Coralogix, a Boston-headquartered software-monitoring startup founded in Israel, has raised $200 million in a new funding round, betting that the rise of AI agents will drive demand for a new generation of tools to monitor, troubleshoot, and manage increasingly autonomous software systems, according to TechCrunch.
Funding Details
The Series F financing comes just 11 months after Coralogix raised $115 million in a Series E round, a pace that reflects how quickly investor appetite for AI infrastructure companies has accelerated, TechCrunch reported. The new round values the startup at $1.6 billion post-money and was led by Advent and the Canada Pension Plan Investment Board (CPPIB), with participation from Greenfield Partners and Brighton Park Capital. The company has now raised a total of $550 million to date.
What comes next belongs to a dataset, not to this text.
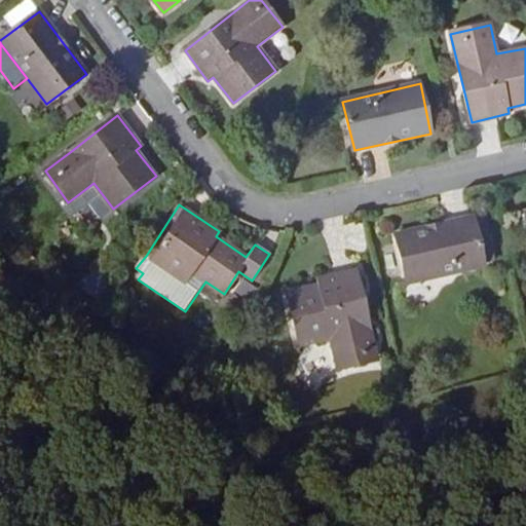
[(485,266),(473,217),(397,234),(408,284),(485,266)]
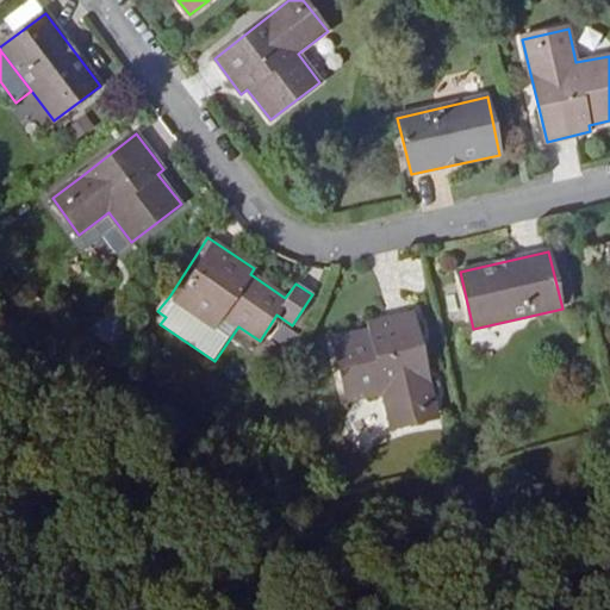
[(169,285),(162,281),(150,299),(156,304),(169,285)]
| Round | Amount | Lead Investors | Valuation (Post-money) |
|---|---|---|---|
| Series F (2026) | $200M | Advent, CPPIB | $1.6B |
| Series E (2025) | $115M | Not disclosed | Not disclosed |
Observability in the Age of AI Agents
Founded in 2014, Coralogix helps companies monitor the health and performance of software systems by collecting and analyzing operational data such as logs, metrics, and traces — essentially a continuous record of what a software system is doing and how it’s behaving, according to TechCrunch. The platform is used by more than 5,000 customers worldwide, including IBM, Tradeweb, and JFrog, to detect outages, investigate incidents, and optimize applications.
The observability industry, where Coralogix competes with Datadog, New Relic, and Splunk, is being reshaped by the rise of AI. Vendors are increasingly embedding AI into monitoring and incident-response workflows as enterprises deploy more AI-powered applications and agents, TechCrunch reported.
Customer Adoption and Growth
The shift is already changing how customers interact with Coralogix’s platform, co-founder and CEO Ariel Assaraf said in an interview. More than half of the startup’s enterprise customers now use either its AI agent, Olly, or their own AI models through command-line and agentic interfaces to investigate incidents and query operational data, he said.
“The interface layer is slowly getting eroded,” Assaraf told TechCrunch, observing that engineers are increasingly interacting with software through AI assistants and command-line tools rather than traditional dashboards. “Most of the usage is going to be around, ‘How do I connect my LLM to this? How do I operate this through my CLI?’”
The shift has coincided with strong growth for Coralogix. The startup grew revenue by more than 60% over the past year and now counts about 30 customers spending more than $1 million annually, Assaraf said, as it expands further into the enterprise market. The company surpassed $100 million in annualized revenue more than a year ago, Assaraf added, though he declined to disclose current figures.
Global Expansion
The startup employs more than 600 people globally, with about 100 based in India, home to its third-largest office after the U.S. and Israel, according to TechCrunch. The India operation, Assaraf said, has evolved into a regional hub supporting customers across Asia while helping Coralogix expand into large domestic enterprises, including financial institutions.
Coralogix did not raise because it needed additional runway, Assaraf said, adding that the funding would be used to accelerate investment in AI-focused products, security offerings, and global expansion.
“In the AI era, execution and speed matter more than any point-in-time valuation,” he said. “We wanted to accelerate, especially in AI, in security, and in expanding our global footprint.”
Competitive Landscape
Coralogix competes with established observability players such as Datadog, New Relic, and Splunk. However, the company’s focus on AI-native interfaces — including its own AI agent Olly — positions it to capture demand from enterprises deploying AI agents that can autonomously write code, investigate problems, and complete tasks that previously required a human engineer. The investment reflects a broader race among infrastructure firms to build the monitoring layer for autonomous software, TechCrunch reported.